O vovô preparava-se para mais uma saída, a vovó ajudava-o a vestir a roupa, a alinhar os poucos cabelos que possui no seu crânio, orgulhosos de ainda persistirem ao tempo. Não sabia o que ele fazia, para onde ia, se a vovó sabia o que ele fazia, era demasiado pequeno para perceber o mundo dos adultos e as suas necessidades.
Não era a primeira vez que observava esta cerimónia, repleta de movimentos de inquietação, de ambos os participantes, assemelhava-se a uma luta, onde a vovó, pela sua imposição física, dominava a relação.
Aquele dia seria diferente para mim, ouviria a conversa dos dois e percebia que o mundo dos adultos não era o meu.
“Alberto, abotoa a tua camisa e penteia-me esse cabelo, é assim que queres que a tua amante te veja?”
“Que amante? Cala a boca mulher, está ali o João a ouvir, ele não tem que ouvir estas coisas do seu avô!”
“Alberto és tão ingénuo, achas que ele já não sabe?

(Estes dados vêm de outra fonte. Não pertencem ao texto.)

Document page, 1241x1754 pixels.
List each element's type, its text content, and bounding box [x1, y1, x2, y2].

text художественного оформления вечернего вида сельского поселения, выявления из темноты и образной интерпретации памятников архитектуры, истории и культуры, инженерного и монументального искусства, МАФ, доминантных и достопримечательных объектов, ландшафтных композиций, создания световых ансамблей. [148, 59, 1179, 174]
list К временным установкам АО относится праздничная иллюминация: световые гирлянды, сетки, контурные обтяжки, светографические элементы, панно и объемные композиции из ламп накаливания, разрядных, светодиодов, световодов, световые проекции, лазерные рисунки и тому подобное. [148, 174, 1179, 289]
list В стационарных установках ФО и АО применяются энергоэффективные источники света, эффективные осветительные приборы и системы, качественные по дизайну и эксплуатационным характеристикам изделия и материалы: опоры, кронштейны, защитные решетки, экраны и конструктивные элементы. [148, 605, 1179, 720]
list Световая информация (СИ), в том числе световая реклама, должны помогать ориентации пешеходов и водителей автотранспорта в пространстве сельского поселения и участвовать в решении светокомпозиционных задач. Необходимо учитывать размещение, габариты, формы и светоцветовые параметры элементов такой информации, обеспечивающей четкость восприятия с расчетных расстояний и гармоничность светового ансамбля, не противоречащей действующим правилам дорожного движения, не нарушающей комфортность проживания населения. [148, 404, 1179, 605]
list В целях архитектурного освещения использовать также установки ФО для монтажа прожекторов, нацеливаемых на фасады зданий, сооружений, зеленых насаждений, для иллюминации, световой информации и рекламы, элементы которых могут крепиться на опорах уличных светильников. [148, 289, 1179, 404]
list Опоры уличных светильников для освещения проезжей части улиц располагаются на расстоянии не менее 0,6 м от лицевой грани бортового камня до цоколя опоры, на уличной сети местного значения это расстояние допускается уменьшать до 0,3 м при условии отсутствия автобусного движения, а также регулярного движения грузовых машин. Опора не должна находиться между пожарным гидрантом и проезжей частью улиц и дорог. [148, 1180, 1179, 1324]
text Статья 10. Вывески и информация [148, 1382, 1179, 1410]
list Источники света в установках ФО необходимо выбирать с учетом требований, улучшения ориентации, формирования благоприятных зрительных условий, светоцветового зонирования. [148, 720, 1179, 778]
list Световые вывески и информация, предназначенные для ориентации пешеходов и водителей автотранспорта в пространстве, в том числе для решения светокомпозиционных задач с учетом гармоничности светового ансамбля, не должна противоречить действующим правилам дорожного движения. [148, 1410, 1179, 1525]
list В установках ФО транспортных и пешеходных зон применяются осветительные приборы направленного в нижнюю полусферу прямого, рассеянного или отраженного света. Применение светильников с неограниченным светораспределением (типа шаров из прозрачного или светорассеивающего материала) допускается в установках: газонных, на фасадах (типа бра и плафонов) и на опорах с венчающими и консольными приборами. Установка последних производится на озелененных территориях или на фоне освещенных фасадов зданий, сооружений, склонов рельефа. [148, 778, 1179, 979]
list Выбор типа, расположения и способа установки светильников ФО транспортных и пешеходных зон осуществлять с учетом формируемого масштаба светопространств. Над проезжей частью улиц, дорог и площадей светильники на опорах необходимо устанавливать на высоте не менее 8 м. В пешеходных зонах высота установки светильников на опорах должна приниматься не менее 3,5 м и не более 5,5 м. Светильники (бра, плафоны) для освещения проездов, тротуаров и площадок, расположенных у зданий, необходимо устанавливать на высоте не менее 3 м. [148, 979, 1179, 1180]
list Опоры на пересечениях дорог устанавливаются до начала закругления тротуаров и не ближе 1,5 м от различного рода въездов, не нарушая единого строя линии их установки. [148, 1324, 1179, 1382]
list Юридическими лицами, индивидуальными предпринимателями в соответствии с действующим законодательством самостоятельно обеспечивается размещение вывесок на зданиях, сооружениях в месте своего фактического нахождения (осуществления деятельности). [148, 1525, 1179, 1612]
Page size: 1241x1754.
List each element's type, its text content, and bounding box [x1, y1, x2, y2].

Apesar de só ter 12 anos, já sabe muita coisa.”
“Cala a boca, Raios! Mas mesmo assim importo-me que saibam dos meus affairs. Tenho que ser discreto, para o bem da família.”
“Sim, sim. Ninguém nota nada, as tuas noitadas, desde que te conheço, o dinheiro que esbanjas com as tuas amantes, os jantares que lhes pagas nos restaurantes mais caros da cidade, onde os nossos amigos também vão jantar. Por amor de Deus, se quisesses ser discreto tinhas que recuar uns cinquenta anos atrás e mudar o teu estilo de vida, a alma e o corpo.”
“Porra mulher, de vez em quando não percebo porque casei contigo. Vês a vida de uma forma tão simples que me aflige como podes tu teres cinquenta anos e uma cabeça de quinze.”
“Casei contigo e foi a melhor coisa que fiz na minha vida. Saí da pobreza, tenho uma vida feliz, faço o que quero, formei uma família, todos têm pão nas suas casas e um tecto para os abrigar e sou feliz assim. Tenho muito que te agradecer por isso. Se te queres divertir com as tuas meninas, estás há vontade, não vou ser eu demover-te das tuas intenções, acho que ganhaste por direito às tuas incursões, desde que todos os dias voltes a casa, cumpras com as tuas obrigações cá em casa e sustentes a família como sempre o fizeste, por mim está tudo perfeito e na ordem em que deviam estar.”
“OK mulher, aceito o que dizes, não só para te fazer calar, por estar já atrasado e porque te amo, à minha maneira e continuarei a fazê-lo e por ter sido a única razão porque casei contigo e nunca te deixei.”
“Sim, sim, vai te embora, quero ver-me livre de ti, tenho mais que fazer” (beijo na fronte do meu avô). O vovô sorriu, passou a mão na mão da vovó, virou-se para mim e perguntou:
“Queres vir hoje comigo?”
“Posso vovó?”
“Claro que podes ir com o teu avô!”
“Não te importas que eu vá e te deixe sozinha?”
“Claro que não. Tenho aqui as minhas empregadas, umas amigas minhas vão aparecer cá para o chá e os teus primos não tardam nada e estão aí a destruir tudo. Vai e porta-te bem.”.
Aproximou-se de mim, abraçou-me e sussurrou no meu ouvido “vê lá se não aprendes com os maus hábitos do teu avô e depois conta-me tudo.” (beijo).
O meu avô pegou-me pela mão e transportou-me pela casa for a. O motorista abriu a porta do carro e pela janela vi a minha vovó a dizer adeus e a sua figura a ficar cada vez mais pequena à medida que o carro galgava o alcatrão da estrada que me conduzia para uma das amantes do vovô.